Relatively often, we are not alone.  Some days ago, when was almost the sleeping time for them, I was following them while they were approaching the cliffs behind the Barn when the baboons appeared with their characteristic noises (and smell). I really enjoy watching them; so much that, sometimes, I’m close to loose my samangos…when is not a baboon juvenile that hides between my monkeys trying to appear in my scans…but I’m not that blind…yet.  That day, precisely, one of the baboon males was eating something fluffy and I waited, trying to figure out what was it. When he finished, he left the leftovers, but a bunch of juveniles wanted to take a piece; but they ran away when I came closer. I just saw a fluffy fur without any meat left and some cracked bones. Close, there was a hole on the rocks covered by blood, so I assume that it was a dassie, but…Then, I realized that my samangos wasn’t around, so I jumped from rock to rock (my knees and ankles are really hating me for this) until I saw some…but also to one of the French students. “This is House troop” I said “No, Barn troop” he replied “Fuck!” I thought…both troops were pretty much at the same sleeping site, so  ,                                                                                     were the baboons!

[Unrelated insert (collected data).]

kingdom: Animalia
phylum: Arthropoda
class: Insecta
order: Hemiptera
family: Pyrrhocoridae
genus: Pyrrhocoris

Actually, finding baboons while following the samangos is pretty much a habit, but a couple of days ago I was pretty excited. I was with one of the scans when I thought “wait a second, that juvenile is too white” sure it was, it was a vervet monkey! So there I was, with the vervets at my left and the samangos at the right and, if it wasn’t enough, a warthog came over, foraging beneath the vervets.

Last days I have been coming back especially late because we have to record when the monkeys stop to make noises after getting on the trees. This is how the other day, close to the Barn, I saw four couples of bright eyes in the dark looking at me from a tree. The eyes dispersed and a pair came closer; Greater bush babies! One would thought that they would be scared of the light of the torches, but they seem to be quite curios about them and this bush baby was staring at me for a while, before another one joined him.


And these are some of the things I get in exchange for my isolation. I guess I’ll miss it when I start to work in the predator side of the project soon, but I think I won’t miss track of the little samangos, even if I will be following them less often.


And well…in a couple of days I will be hitting Kruger...I really hope to see lions!